Langkah Pencegahan Serangan Ransomware
Agar fasilitas kesehatan lebih siap menghadapi serangan ransomware, beberapa langkah pencegahan yang bisa diterapkan antara lain:
- Jangan Mau Diperas, Backup Berkala!
- Buat jadwal backup data secara rutin dan simpan di lokasi terpisah.
- Pastikan perangkat backup tidak terhubung secara permanen ke jaringan utama.
- Lakukan segmentasi jaringan agar penyebaran ransomware bisa diminimalisir.
- Lindungi Data dan Perangkat!
- Selalu perbarui sistem operasi dan aplikasi ke versi terbaru.
- Gunakan endpoint security dan antivirus yang selalu diperbarui.
- Hindari mengunduh file atau aplikasi dari sumber yang tidak terpercaya.
- Apa yang Harus Dilakukan Jika Terinfeksi?
- Jalankan antivirus dan lakukan pemindaian penuh (full scan).
- Pulihkan data dari backup, jangan mencoba membuka file yang terinfeksi.
- Abaikan panggilan atau email dari pihak yang mengaku bisa membantu mendekripsi data.
- Segera laporkan insiden ke pihak berwenang agar dapat ditangani dengan cepat.
- Haruskah Membayar Tebusan?
Meskipun banyak korban akhirnya membayar tebusan, ini sebenarnya tidak disarankan karena:- Tidak ada jaminan data akan dikembalikan.
- Sistem tetap bisa terinfeksi kembali.
- Uang tebusan yang dibayarkan bisa digunakan untuk mendanai kejahatan siber lainnya.
- Organisasi yang pernah membayar tebusan cenderung menjadi target serangan ulang.

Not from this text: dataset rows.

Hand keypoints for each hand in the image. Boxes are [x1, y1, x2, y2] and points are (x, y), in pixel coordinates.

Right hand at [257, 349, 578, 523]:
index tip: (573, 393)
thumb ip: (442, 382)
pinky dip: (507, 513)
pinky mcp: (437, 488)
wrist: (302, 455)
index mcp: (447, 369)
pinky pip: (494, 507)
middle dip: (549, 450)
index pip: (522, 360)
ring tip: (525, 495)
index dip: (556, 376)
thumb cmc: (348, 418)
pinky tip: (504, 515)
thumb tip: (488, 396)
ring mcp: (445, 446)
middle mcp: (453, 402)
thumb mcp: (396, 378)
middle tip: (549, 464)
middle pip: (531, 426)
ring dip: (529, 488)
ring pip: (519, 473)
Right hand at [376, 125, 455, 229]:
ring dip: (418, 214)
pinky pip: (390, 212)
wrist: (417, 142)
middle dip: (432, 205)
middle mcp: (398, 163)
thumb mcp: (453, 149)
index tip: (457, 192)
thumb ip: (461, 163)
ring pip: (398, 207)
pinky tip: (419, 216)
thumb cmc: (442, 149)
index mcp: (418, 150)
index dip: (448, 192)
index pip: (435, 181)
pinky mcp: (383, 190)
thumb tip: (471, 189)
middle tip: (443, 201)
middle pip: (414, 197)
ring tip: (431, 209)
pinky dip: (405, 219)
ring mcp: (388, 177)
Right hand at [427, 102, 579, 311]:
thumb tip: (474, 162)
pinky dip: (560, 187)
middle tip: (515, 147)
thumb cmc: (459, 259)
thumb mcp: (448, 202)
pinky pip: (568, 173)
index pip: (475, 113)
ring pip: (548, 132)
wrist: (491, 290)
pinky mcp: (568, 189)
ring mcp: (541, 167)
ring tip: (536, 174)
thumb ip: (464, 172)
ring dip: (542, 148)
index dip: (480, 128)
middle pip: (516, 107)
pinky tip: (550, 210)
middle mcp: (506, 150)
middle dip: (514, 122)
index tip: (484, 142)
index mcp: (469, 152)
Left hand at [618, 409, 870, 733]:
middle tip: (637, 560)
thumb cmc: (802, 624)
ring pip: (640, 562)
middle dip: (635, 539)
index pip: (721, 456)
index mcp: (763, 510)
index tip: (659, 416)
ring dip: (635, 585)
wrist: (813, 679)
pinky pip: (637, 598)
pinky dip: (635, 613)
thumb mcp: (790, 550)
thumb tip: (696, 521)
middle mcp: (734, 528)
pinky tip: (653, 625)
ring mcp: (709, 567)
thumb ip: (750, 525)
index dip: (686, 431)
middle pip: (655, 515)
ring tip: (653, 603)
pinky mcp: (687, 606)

Sebagai penutup, Hana Avianto menekankan tiga prinsip utama yang harus diperhatikan dalam menghadapi ancaman ransomware dan serangan siber di sektor kesehatan:
- Know Your Asset: Kita harus memahami dan mengenali aset yang kita miliki. Dalam konteks fasilitas kesehatan, aset bukan hanya peralatan medis atau infrastruktur fisik, tetapi juga data pasien, rekam medis elektronik, dan sistem informasi kesehatan. Data ini adalah aset berharga yang harus dijaga dengan baik dan dipertanggungjawabkan. Tanpa pemahaman yang baik tentang aset yang dimiliki, akan sulit untuk melindunginya dari ancaman siber.

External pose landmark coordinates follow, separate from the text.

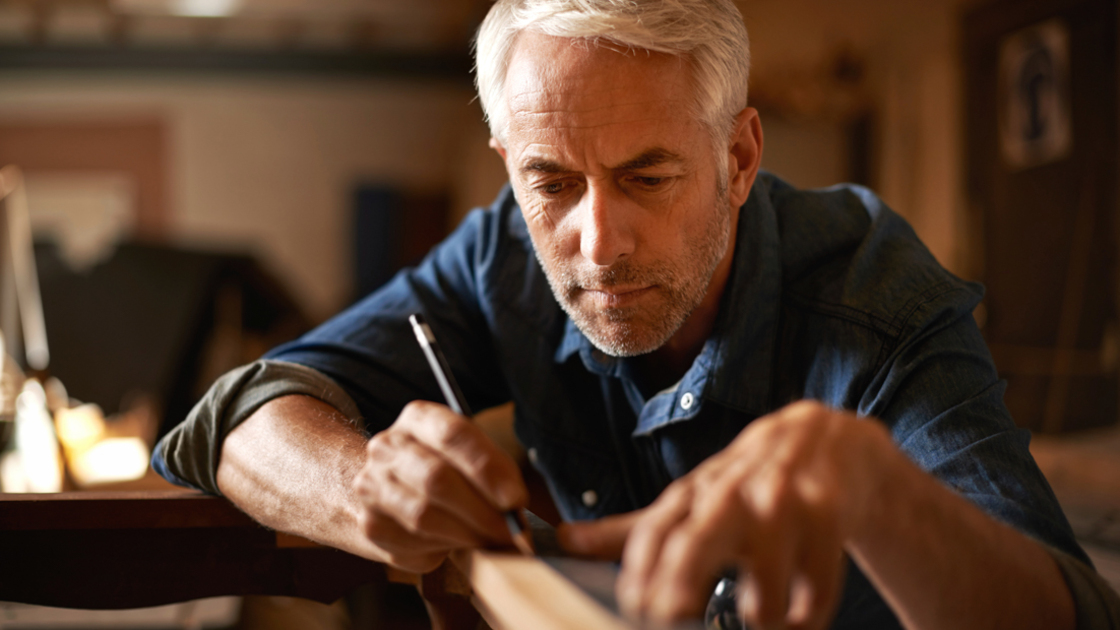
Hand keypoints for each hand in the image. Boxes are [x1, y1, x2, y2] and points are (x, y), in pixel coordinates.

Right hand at [352, 400, 526, 571]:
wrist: (387, 489)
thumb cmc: (444, 469)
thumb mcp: (468, 454)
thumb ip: (492, 472)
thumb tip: (514, 507)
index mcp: (418, 418)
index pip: (452, 434)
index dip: (487, 468)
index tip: (514, 498)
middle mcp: (388, 447)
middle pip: (436, 478)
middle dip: (481, 510)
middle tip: (509, 531)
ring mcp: (372, 486)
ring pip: (423, 516)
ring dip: (465, 534)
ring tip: (489, 540)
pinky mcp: (371, 525)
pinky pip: (413, 543)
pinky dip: (442, 549)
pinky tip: (456, 544)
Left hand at [569, 400, 895, 628]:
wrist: (826, 441)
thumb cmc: (745, 482)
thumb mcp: (690, 500)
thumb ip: (630, 531)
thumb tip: (561, 541)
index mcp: (691, 497)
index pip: (652, 536)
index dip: (638, 576)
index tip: (634, 610)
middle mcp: (729, 498)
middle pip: (696, 544)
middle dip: (680, 585)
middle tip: (670, 616)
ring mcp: (779, 505)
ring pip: (765, 584)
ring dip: (761, 615)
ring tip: (761, 626)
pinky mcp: (826, 516)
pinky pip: (816, 589)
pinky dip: (806, 616)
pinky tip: (798, 620)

- Know Your Enemy: Selain memahami aset, kita juga harus mengetahui siapa musuh kita. Dalam dunia keamanan siber, musuh bisa berupa hacker, grup kriminal siber, atau bahkan ancaman dari dalam organisasi (insider threats). Dengan memahami bagaimana musuh beroperasi dan metode serangan yang mereka gunakan, kita bisa mengambil langkah-langkah pencegahan yang lebih efektif.

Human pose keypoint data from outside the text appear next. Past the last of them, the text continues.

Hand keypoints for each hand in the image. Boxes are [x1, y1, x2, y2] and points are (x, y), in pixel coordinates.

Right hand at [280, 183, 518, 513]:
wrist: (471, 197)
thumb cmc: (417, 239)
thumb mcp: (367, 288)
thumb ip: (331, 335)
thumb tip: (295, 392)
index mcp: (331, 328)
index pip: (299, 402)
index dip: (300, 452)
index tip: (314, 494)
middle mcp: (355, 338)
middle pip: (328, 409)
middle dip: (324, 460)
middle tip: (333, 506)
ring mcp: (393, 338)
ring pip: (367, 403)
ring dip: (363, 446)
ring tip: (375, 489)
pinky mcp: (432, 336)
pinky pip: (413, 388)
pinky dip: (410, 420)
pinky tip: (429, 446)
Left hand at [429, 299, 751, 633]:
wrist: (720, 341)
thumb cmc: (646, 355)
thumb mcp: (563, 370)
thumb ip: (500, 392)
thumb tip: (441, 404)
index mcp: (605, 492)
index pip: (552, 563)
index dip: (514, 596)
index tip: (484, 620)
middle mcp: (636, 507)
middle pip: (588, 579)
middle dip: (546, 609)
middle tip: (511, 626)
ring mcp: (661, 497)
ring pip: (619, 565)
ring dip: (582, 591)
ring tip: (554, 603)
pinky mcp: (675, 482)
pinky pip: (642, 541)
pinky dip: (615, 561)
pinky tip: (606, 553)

- Stop the Cyber Kill Chain: Salah satu strategi utama dalam menghadapi serangan siber adalah menghentikan Cyber Kill Chain, yaitu tahapan-tahapan serangan yang dilakukan oleh penjahat siber. Dengan memahami tahapan ini, mulai dari rekognisi (pengumpulan informasi), pengiriman malware, eksekusi serangan, hingga penyanderaan data, kita bisa memutus rantai serangan sejak dini sebelum dampaknya menjadi lebih besar.
Pesan ini menjadi pengingat bahwa keamanan siber bukan hanya tanggung jawab tim IT, tetapi seluruh elemen dalam organisasi, termasuk tenaga medis, staf administrasi, dan manajemen. Dengan memahami aset yang kita miliki, mengenali ancaman, serta menerapkan langkah-langkah pencegahan yang tepat, kita dapat melindungi layanan kesehatan dari serangan ransomware dan memastikan keselamatan pasien tetap menjadi prioritas utama.